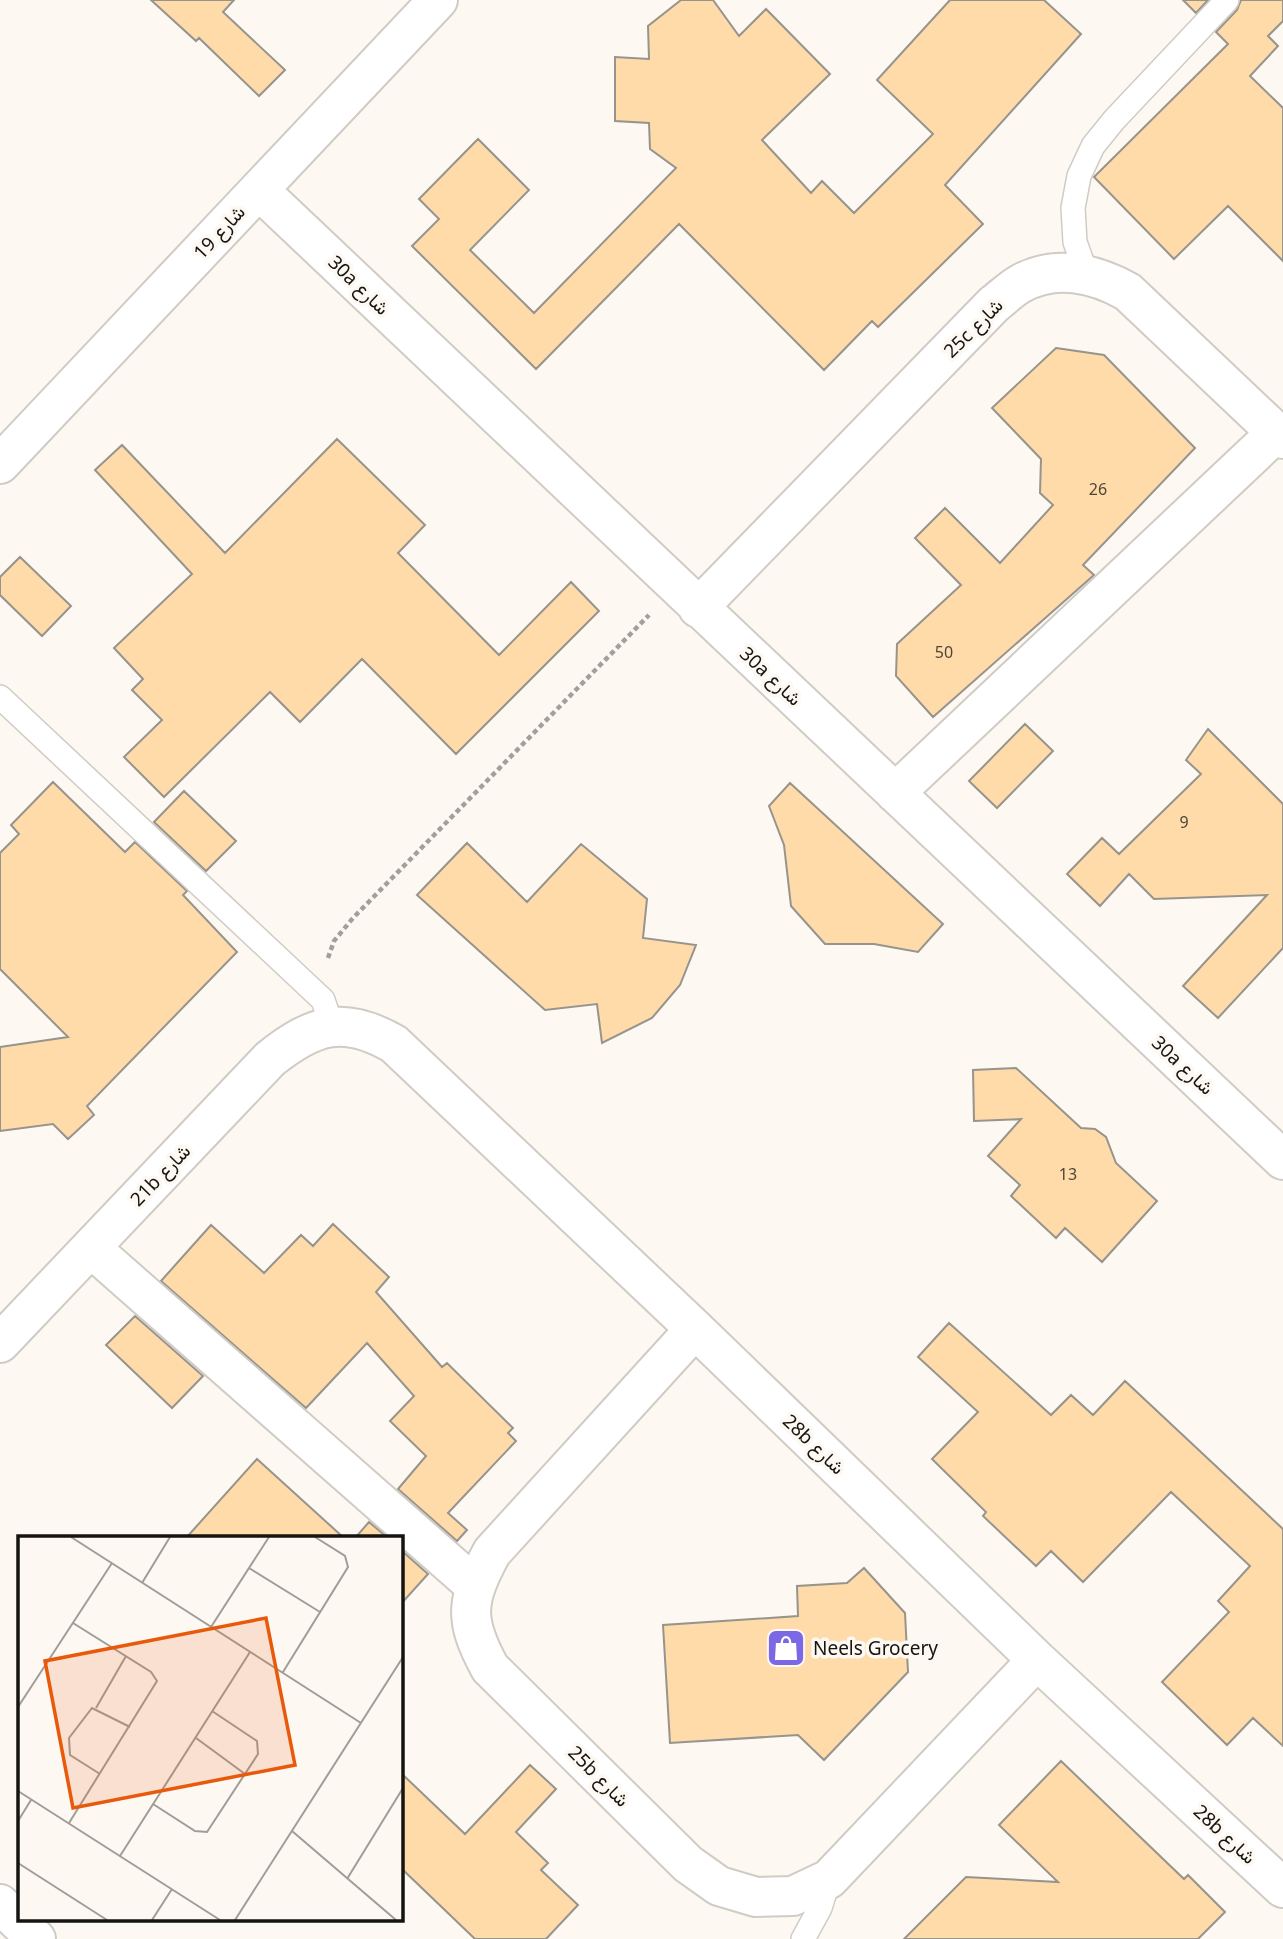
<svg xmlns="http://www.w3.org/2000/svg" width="1283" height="1939" font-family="'Noto Sans',Vazirmatn,sans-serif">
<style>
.building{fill:#fedba9;stroke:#97938d;stroke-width:2}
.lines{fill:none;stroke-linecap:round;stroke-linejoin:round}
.service-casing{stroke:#d0ccc5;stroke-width:26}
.minor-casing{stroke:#d0ccc5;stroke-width:42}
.path{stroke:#a39f9a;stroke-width:4.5;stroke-dasharray:5 3.5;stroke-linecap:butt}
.service{stroke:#fff;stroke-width:23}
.minor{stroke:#fff;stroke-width:38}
.labels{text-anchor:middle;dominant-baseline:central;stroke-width:7;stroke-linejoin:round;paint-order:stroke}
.number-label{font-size:16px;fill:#4f4637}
.street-label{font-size:19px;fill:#151411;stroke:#fdf8f2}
.poi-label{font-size:19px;fill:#151411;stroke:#fdf8f2;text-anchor:start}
.inset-road{fill:none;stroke:#a09d98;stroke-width:2}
.view{fill:#e8590c;fill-opacity:0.15;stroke:#e8590c;stroke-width:3.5}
.inset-edge{fill:none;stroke:#151411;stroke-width:3.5}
</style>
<rect width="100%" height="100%" fill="#fdf8f2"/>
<path class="building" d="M 151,0 L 234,0 L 223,12 L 285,70 L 259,96 L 199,38 L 196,41 Z
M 681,0 L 713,0 L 739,36 L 766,9 L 830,74 L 762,140 L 811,193 L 822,181 L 854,213 L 933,134 L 877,80 L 950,0 L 1044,0 L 1081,34 L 945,185 L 983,224 L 878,327 L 872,321 L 824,370 L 679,224 L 536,369 L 412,246 L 439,219 L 419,199 L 478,139 L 529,190 L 470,250 L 534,313 L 676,168 L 650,149 L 649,123 L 615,121 L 615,57 L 649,59 L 648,26 Z
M 1183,0 L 1208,0 L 1196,13 Z
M 1241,0 L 1283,0 L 1283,21 L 1268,36 L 1278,46 L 1250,76 L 1283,108 L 1283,261 L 1228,206 L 1174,259 L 1094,177 L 1228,44 L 1216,32 L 1237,10 Z
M 1056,348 L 1104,355 L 1195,448 L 1083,565 L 1094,575 L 933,717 L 896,676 L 897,644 L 961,585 L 915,538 L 945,508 L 1000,563 L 1053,505 L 1040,493 L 1041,459 L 992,408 Z
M 337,439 L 425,525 L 398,553 L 499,655 L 571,582 L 599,611 L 456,754 L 362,659 L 300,722 L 270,692 L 164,797 L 124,757 L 162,720 L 132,690 L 143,679 L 114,648 L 192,574 L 95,470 L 122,445 L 225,553 Z
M 20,557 L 71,606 L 42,636 L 0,595 L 0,577 Z
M 1025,724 L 1053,751 L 997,808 L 969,781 Z
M 1208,729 L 1283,804 L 1283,948 L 1218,1018 L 1183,986 L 1267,895 L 1154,899 L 1129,874 L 1100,906 L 1067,874 L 1102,838 L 1119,854 L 1201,774 L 1186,760 Z
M 53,782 L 125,852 L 135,842 L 187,891 L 183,895 L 237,952 L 87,1106 L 94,1115 L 68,1139 L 53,1124 L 0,1131 L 0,1047 L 68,1037 L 0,969 L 0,853 L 19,834 L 11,825 Z
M 790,783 L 943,924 L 918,952 L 874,944 L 825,944 L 791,906 L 784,845 L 769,806 Z
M 184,791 L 236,841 L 206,871 L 154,822 Z
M 467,843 L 527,902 L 581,844 L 647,899 L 643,938 L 696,945 L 680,985 L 652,1018 L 602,1043 L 597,1004 L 545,1010 L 417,895 Z
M 1016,1068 L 1081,1128 L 1095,1129 L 1106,1137 L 1116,1163 L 1157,1201 L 1102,1262 L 1065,1228 L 1056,1238 L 1011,1196 L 1020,1185 L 988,1156 L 1021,1119 L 974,1121 L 973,1070 Z
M 333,1224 L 389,1277 L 376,1292 L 442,1367 L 447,1363 L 513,1428 L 508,1433 L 516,1441 L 448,1513 L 467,1530 L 457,1541 L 398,1489 L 426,1456 L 390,1421 L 414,1396 L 367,1343 L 306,1408 L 161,1281 L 211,1225 L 264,1273 L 301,1235 L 313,1246 Z
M 135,1316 L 203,1376 L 172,1408 L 106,1345 Z
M 949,1323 L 1051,1415 L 1071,1395 L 1093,1415 L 1125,1381 L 1283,1529 L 1283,1746 L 1253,1718 L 1227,1745 L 1162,1682 L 1229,1612 L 1218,1601 L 1250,1566 L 1171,1492 L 1083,1582 L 1051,1551 L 1036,1566 L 983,1516 L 986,1512 L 932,1459 L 978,1412 L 918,1357 Z
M 257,1459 L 344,1538 L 186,1538 Z
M 369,1522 L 388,1538 L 355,1538 Z
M 401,1550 L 428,1574 L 401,1604 Z
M 864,1568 L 905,1613 L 908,1672 L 824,1760 L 798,1735 L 670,1743 L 663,1625 L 798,1616 L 797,1586 L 847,1583 Z
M 1061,1761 L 1184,1879 L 1188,1875 L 1225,1912 L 1198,1939 L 904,1939 L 966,1877 L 1058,1882 L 999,1825 Z
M 530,1765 L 556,1789 L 516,1832 L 548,1863 L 541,1870 L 578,1905 L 546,1939 L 475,1939 L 401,1868 L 401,1773 L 465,1834 Z"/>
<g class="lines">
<g class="service-casing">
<path id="service" d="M 1086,273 L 1075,242 L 1073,208 L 1079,176 L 1093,146 L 1114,120 L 1227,0
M 0,697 L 323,1000 L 332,1027
M 803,1939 L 820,1908 L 829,1879"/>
</g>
<g class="minor-casing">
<path id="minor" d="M 259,190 L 1283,1160
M 0,464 L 438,0
M 698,608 L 994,304 C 1002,298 1011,289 1020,284 C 1055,264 1095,273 1128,292 L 1283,439
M 895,793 L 1276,433
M 91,1248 L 474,1585
M 695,1329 L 492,1552 C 466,1600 463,1619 490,1668 L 688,1864 L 719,1886 L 756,1897 L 793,1896 L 829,1879 L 1037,1660
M 0,1343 L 270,1059 C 314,1024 344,1015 394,1044 L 695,1329 L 1037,1660 L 1283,1888
M 0,1904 L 36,1939"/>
</g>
<path class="path" d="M 328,958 L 334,941 L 353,918 L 649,615"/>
<use href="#service" class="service"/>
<use href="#minor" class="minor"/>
</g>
<defs>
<g id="shop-square" transform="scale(2.0125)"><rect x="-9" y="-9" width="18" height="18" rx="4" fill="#7b68e4" stroke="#fdf8f2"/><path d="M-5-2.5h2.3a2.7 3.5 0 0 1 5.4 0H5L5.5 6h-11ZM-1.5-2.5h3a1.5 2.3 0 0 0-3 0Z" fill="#fff"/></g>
</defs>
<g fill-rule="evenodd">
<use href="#shop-square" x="786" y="1648"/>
</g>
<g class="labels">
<g class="number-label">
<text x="1098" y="489">26</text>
<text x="944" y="652">50</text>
<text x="1184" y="822">9</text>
<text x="1068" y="1174">13</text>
</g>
<g class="street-label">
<text transform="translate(219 232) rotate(-47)">شارع 19</text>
<text transform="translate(359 285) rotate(44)">30a شارع</text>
<text transform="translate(973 328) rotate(-45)">25c شارع</text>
<text transform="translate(771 676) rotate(43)">30a شارع</text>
<text transform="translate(1183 1065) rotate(43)">30a شارع</text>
<text transform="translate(160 1175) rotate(-46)">21b شارع</text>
<text transform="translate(814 1444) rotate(44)">28b شارع</text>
<text transform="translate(599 1776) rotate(45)">25b شارع</text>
<text transform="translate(1225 1834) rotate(43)">28b شارع</text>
</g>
<g class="poi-label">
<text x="813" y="1648">Neels Grocery</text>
</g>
</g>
<g transform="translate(18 1536)">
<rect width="385" height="385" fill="#fdf8f2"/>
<path class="inset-road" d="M 53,1 L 343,187M 231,32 L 302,76M 124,47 L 152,1M 193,91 L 251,1M 265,136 L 330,31 L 327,20 L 297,1M 0,171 L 94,27M 78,172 L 108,120M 178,202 L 227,238M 82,238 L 52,219 L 51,202 L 74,172 L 112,191M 0,255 L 202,384M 135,268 L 177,295 L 189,296 L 240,218 L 239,205 L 194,175M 0,285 L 13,264M 51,287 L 139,145 L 133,136 L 55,87M 274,295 L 378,384M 102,320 L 232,116M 0,327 L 89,384M 329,343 L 385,252M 134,384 L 154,353M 217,384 L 385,121"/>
<path class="view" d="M 248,82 L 277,229 L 55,272 L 27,125 Z"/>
<rect width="385" height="385" class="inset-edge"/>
</g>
</svg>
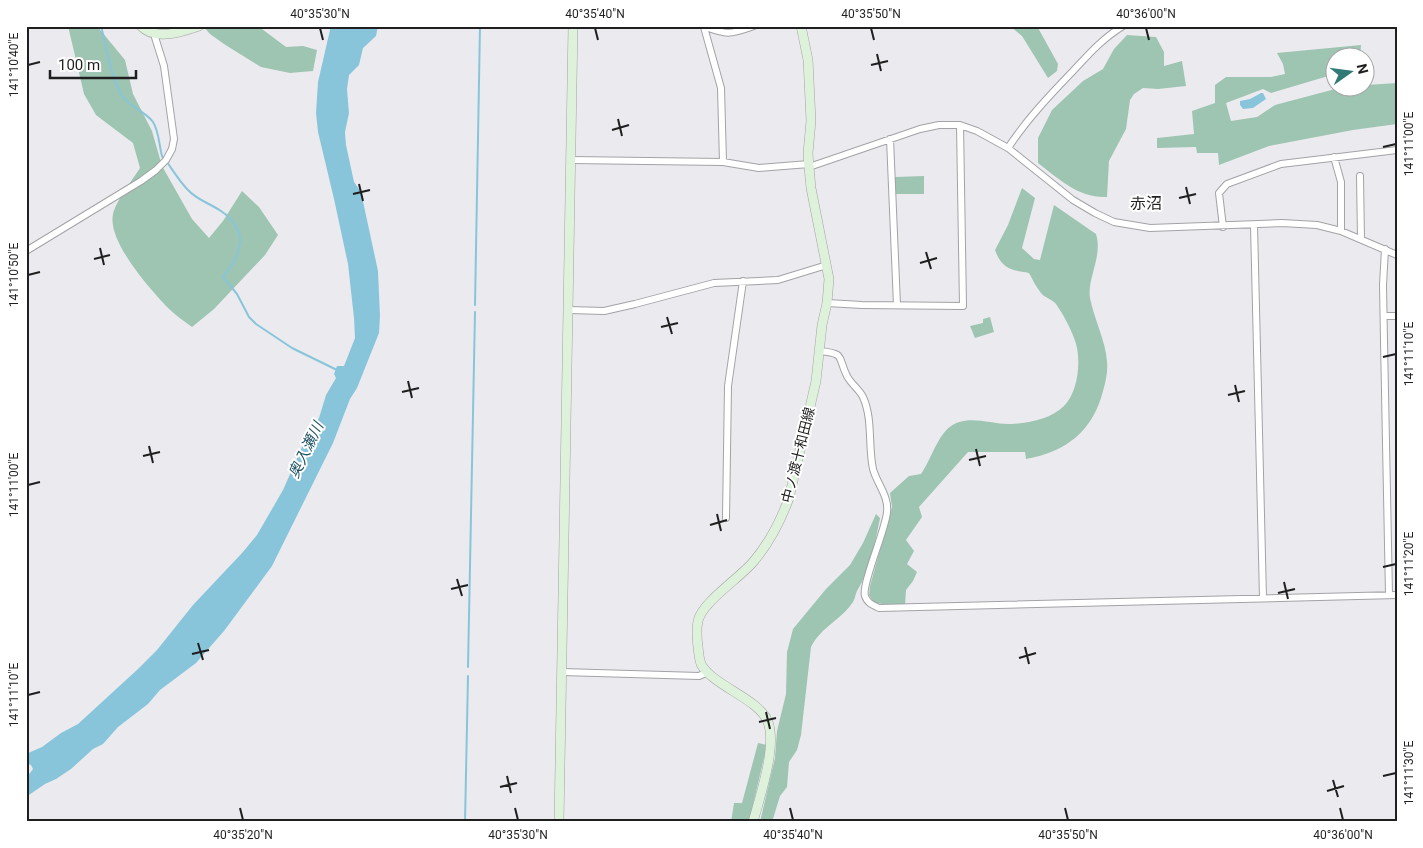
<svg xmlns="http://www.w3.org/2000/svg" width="1423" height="848" viewBox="0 0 1423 848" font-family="Roboto,'Noto Sans JP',sans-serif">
	<rect width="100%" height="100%" fill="#ebebef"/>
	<!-- green -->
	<path fill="#9ec4b2" d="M68,26H97L125,60L133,94L152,131L162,166L192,219L209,238L223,221L242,191L259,207L278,235L265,255L214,309L192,327C184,321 175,315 168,308C150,289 107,241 113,214C116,201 133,179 140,168L133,143L96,115L84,94Z
		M203,26H258L286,47L303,46L317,50L313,71L290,73L261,67L224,44L210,34Z
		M1010,26H1037L1058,64L1057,71L1048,78L1022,36Z
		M1127,35L1156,37L1164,52V66L1182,61L1186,86L1158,89L1143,88L1134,94L1130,100L1126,129L1109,161L1107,197C1078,198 1059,179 1038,163V138L1052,110L1083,81L1103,69L1114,49Z
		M1361,45L1360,57L1336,58L1335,74L1271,93L1263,89L1226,103L1231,121L1257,117L1275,105L1339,88H1366V85L1397,83V124L1353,130L1269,146L1219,165L1218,153H1197L1196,147L1157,148V138L1194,134L1192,111L1215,103V85L1226,77H1271L1285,74L1283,64L1277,53Z
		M924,176V194H894L895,177Z
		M1022,188L1035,198L1022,248L1034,259L1040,260L1054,205L1096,234C1103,256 1087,278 1090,298C1094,319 1105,339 1107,361C1108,371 1106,381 1103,391C1093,431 1066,452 1026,459L1025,452H968L919,507L922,517L906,540L914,551L907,564L917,572L913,581L906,590L905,605L882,604L873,602L869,595L870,586L892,507L890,493L909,476L921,474C931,460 937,436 951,426C969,414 992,425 1011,424C1029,423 1051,419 1064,406C1079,391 1082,356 1074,338C1070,327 1063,314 1056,304C1052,299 1045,298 1041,293C1036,287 1033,280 1029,273C1011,270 1002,269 995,250L1008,225Z
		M990,317L994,332L975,338L970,326L983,323V319Z
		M876,514L880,518C875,543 870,570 857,591C855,595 855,599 853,602C842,619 821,627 811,647L801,735L797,750L789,762L787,787L780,796L772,822H760L775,758L777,731L786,694L787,652L793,629L826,589L850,565L863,543Z
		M758,743L767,745L749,822H731L734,803H742Z"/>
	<!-- water -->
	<path fill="#88c5db" d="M329,26H378L376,36L363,48L359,65L349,75L347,89L349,113L345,132L346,145L354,182L361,192L378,271L380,316L379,333L357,388L350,399L333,443L272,566L224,631L196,663L160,690L148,704L118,727L103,744L93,749L71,769L56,779L45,784L26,797V778L33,769L31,765L26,763V754L42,747L61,733L78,724L138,669L157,650L193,605L242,553L257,535L283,490L302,447L319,418L326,395L336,378L334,374L337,366H344L355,338L354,318L348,264L334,199L318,132L316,113L318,82L330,30Z
		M1261,93H1263L1266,99L1253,108L1243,109L1240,105V101L1250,99Z"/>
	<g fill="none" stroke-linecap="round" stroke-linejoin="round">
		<!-- stream -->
		<path stroke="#88c5db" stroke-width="2" d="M101,26C107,48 110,74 121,94C129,107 145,111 153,122C159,131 159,145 162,156L164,159
			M167,162C174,172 180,182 188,190C197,200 211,204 221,211C250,231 242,254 223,277L237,294L249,317L256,324L292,348L337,370
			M475,305L480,26
			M468,667L475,312
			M465,822L468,676"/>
		<!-- street casing -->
		<g stroke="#a2a3a6" stroke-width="8">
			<path id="street" d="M703,26C727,35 729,35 754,26
				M704,27L721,88L723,162
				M890,139L897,305
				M1008,148C1027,119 1050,95 1074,70C1089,54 1103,38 1123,26
				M1334,157L1341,182V231
				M571,160L723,162L759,168L809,164
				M809,167L920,129L939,125H960L977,131L1008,148L1073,200L1095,213L1114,222L1150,228L1282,223L1317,225L1341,231L1397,255
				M1360,176L1361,239
				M1254,225L1263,598
				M1223,227L1219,193L1227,184L1281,164L1397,150
				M1385,249L1383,285L1384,341L1389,595
				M26,251L141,181L156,170L166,160L172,149L174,139L164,66L154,34
				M827,303L862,305L963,306L960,125
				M569,310L604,311L635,304L714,283L778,280L827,265
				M1384,316H1397
				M820,351C846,354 837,356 847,376C851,384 859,389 863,397C873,419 868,446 873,469C877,484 889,496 887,512C886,529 861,585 865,596C867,603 873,605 879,608L1397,595
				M726,518L728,386L743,281
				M562,672L699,676L708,672"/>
		</g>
		<!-- secondary casing -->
		<g stroke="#a2a3a6" stroke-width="10">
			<path id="secondary" d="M141,26C155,41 182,32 199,26
				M559,822L573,26
				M753,822C760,796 777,747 768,722C759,699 716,687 702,666C699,661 699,654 698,647C697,639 696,630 698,621C702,602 740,578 754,561C769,543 781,520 789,498L816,381L822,325L827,303L829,279L811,188L809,167L808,153L811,121L808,60L801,26"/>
		</g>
		<!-- street -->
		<use href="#street" stroke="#fff" stroke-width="6"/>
		<!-- secondary -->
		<use href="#secondary" stroke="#def1da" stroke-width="9"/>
	</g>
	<!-- ticks -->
	<path fill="none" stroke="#1f1f20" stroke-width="2" d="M320,28L323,40M595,28L598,40M871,28L874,40M1146,28L1149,40M877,54L881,71M28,65L40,62M871,65L888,61M618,119L622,136M612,130L629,125M1383,147L1396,144M359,184L363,201M1186,187L1190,204M353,194L370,190M1179,198L1196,194M100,248L104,265M926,252L931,269M94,259L110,255M920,263L937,258M28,275L40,272M667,317L672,334M661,327L678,323M1383,357L1396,354M408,381L412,398M1235,385L1239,402M402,392L419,388M1228,395L1245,391M149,446L153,463M976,449L980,466M143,456L160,452M969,460L986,456M28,485L40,482M717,514L721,531M710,525L727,520M1383,567L1396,564M457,579L462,596M1284,582L1288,599M451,589L468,585M1278,593L1295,589M198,643L203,660M1025,647L1029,664M192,654L209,650M1019,658L1036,653M28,695L40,692M766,712L770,729M759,722L776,718M507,776L511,793M1383,776L1396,773M1333,780L1338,797M500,787L517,783M1327,791L1344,786M240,808L243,820M515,808L518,820M790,808L793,820M1065,808L1068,820M1340,808L1343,820"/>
	<g text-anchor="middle" stroke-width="4" stroke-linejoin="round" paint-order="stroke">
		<!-- street labels -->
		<g font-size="14" fill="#1f1f20" stroke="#fff">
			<text transform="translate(798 455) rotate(-76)" y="5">中ノ渡十和田線</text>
		</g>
		<!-- water labels -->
		<g font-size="15" font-style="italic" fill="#225465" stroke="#fff">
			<text transform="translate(306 450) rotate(-64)" y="5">奥入瀬川</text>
		</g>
		<!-- quarter labels -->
		<g font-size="16" fill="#1f1f20" stroke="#fff">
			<text x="1146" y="209">赤沼</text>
		</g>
	</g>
	<!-- border -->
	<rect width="1423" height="848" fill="none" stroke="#ffffff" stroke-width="55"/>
	<!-- north arrow -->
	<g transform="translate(1350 72) rotate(76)"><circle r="24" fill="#ffffff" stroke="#a5a5a6"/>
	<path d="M0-4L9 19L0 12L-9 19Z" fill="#327a76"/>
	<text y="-8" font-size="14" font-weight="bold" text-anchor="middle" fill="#1f1f20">N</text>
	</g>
	<!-- scale -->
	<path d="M50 70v8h86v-8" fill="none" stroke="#1f1f20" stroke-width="2.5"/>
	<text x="58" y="70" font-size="15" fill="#1f1f20" stroke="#ffffff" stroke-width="4" paint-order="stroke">100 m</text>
	<rect x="28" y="28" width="1368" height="792" fill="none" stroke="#1f1f20" stroke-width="2"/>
	<g font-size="12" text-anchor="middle" fill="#1f1f20">
		<text x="320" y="18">40°35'30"N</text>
		<text x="595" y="18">40°35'40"N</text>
		<text x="871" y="18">40°35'50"N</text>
		<text x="1146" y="18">40°36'00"N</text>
		<text transform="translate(14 65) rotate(-90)" y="4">141°10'40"E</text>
		<text transform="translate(1409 144) rotate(-90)" y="4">141°11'00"E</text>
		<text transform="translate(14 275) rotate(-90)" y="4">141°10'50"E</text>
		<text transform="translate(1409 354) rotate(-90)" y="4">141°11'10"E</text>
		<text transform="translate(14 485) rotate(-90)" y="4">141°11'00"E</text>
		<text transform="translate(1409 564) rotate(-90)" y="4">141°11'20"E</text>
		<text transform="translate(14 695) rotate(-90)" y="4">141°11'10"E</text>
		<text transform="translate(1409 773) rotate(-90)" y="4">141°11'30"E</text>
		<text x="243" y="839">40°35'20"N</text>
		<text x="518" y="839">40°35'30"N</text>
		<text x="793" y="839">40°35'40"N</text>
		<text x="1068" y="839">40°35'50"N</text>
		<text x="1343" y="839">40°36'00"N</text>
	</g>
</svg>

——

* [Goal of the exercise] Go through the records and tally the lines that include "linecap". Write only the number.

* [Answer to this task] 3